Source 2: Templating Existing Datasets
NLP researchers have created thousands of labeled datasets over the decades. Convert these rigid datasets into natural language prompts.
How templating works.
Original Dataset (Sentiment)
Input: “The movie was terrible” Label: 0 (Negative)
Template 1
”Review: {Input}. Is this positive or negative? Answer: Negative”
Template 2
”I just read the following review: {Input}. How did the reviewer feel? Answer: They hated it”
SuperNaturalInstructions
12 million examples from 1,600 different NLP tasks. Each task is paired with multiple natural language templates to ensure the model doesn’t overfit to one phrasing.
Source 3: LLM Synthesis (Self-Instruct)
Use a very strong model to generate training data for a smaller model
Loop:
- Give GPT-4 a few seed examples of tasks
- Ask it to generate 100 new, unique tasks.
- Ask it to generate the solutions.
- Filter for quality.
- Train the small model on this synthetic data.
We can explicitly engineer safety into SFT. Use an LLM to generate a “safe” refusal, add this pair to the training set. The model learns to refuse harmful instructions via pattern matching, even before RLHF.
Our goal is to generalize.
If we train on 1,000 tasks, we don’t want the model to be good at just those 1,000 tasks. Learning to follow instructions transfers.
Evaluation Methodology
Hold-one-out: Train on tasks, test on the th task.
Caution
If you train on “SQuAS” (QA) and test on “NaturalQuestions” (QA), it’s not really an unseen task.
Solution is task clustering. Group datasets by type, hold out entire clusters for evaluation.
Instruction-tuned models significantly outperform base models on zero-shot tasks. The more tasks you add during fine-tuning, the better the generalization (but there are diminishing returns).
Question
Can we teach models to reason via SFT?
Chain-of-Thought (CoT): Prompting models to think step-by-step.
SFT can be used to “bake in” this behaviour.
Data: (Question, Rationale + Answer) pairs. Result: Models learn to output reasoning steps automatically before answering.
The quality vs quantity trade-off
Early SFT (Flan): Focused on quantity (millions of examplse)
Recent work (LIMA): Suggests quality is more important
Pretraining takes months on thousands of GPUs. SFT can take days on dozens of GPUs (or hours on 1 GPU for PEFT).
Problem
SFT can cause the model to forget knowledge from pretraining.
Mitigations include mixing in some pretraining data during SFT, use low learning rates, use PEFT to preserve original weights.

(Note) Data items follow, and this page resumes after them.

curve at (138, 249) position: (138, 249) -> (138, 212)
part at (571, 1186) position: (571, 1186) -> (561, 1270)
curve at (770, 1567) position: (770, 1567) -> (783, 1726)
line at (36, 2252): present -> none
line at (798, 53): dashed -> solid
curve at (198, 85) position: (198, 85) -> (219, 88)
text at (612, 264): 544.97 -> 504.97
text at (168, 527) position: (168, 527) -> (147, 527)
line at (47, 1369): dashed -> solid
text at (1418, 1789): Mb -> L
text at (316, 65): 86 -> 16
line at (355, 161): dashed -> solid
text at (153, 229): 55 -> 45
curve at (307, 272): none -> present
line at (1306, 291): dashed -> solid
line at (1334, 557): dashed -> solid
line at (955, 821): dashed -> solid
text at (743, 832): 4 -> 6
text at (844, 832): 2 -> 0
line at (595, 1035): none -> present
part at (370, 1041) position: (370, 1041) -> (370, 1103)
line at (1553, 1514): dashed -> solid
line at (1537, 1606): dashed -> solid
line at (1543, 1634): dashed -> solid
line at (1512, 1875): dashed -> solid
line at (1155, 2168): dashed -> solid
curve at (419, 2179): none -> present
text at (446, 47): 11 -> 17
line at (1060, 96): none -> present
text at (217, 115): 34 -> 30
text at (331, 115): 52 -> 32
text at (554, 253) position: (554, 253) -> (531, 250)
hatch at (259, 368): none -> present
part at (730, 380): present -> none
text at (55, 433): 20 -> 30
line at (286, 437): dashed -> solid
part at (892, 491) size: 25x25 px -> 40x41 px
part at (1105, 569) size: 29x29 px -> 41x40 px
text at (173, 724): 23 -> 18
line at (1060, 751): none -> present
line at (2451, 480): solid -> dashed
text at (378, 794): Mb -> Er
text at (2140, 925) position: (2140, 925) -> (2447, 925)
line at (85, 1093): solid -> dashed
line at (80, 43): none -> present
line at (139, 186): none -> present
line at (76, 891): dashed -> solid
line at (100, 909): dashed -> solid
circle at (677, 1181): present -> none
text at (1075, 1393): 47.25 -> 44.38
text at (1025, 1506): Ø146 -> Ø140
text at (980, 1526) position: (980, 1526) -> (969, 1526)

Evaluating generation is hard. There are metrics (but most are bad), human eval is good but expensive, LLM-as-a-Judge (using GPT-4 to grade the outputs of smaller models).
SFT datasets can contain test set leakage. If MMLU questions are in your SFT set, your evaluation score is invalid. Need to decontaminate by creating private, held-out evaluation sets.
Challenge: Multilingual SFT
Most SFT data is in English. SFT in English often improves performance in other languages too. The model learns the concept of following instructions, which maps to its internal multilingual representations. The best practice is still to use multilingual data for best results.
Challenge: Reproducibility Issues
Many open weights model release the weights but not the SFT model. The SFT data is often the secret sauce or proprietary.
Challenge: Synthetic Data Risks
Using GPT-4 to train Llama creates a feedback loop. Model Collapse: If we keep training on synthetic data, models might drift away from real human language distribution.
SFT makes model helpful, but not aligned. If the training data contains errors, the model mimics them. Sycophancy - models might agree with the user’s incorrect premise just to be helpful.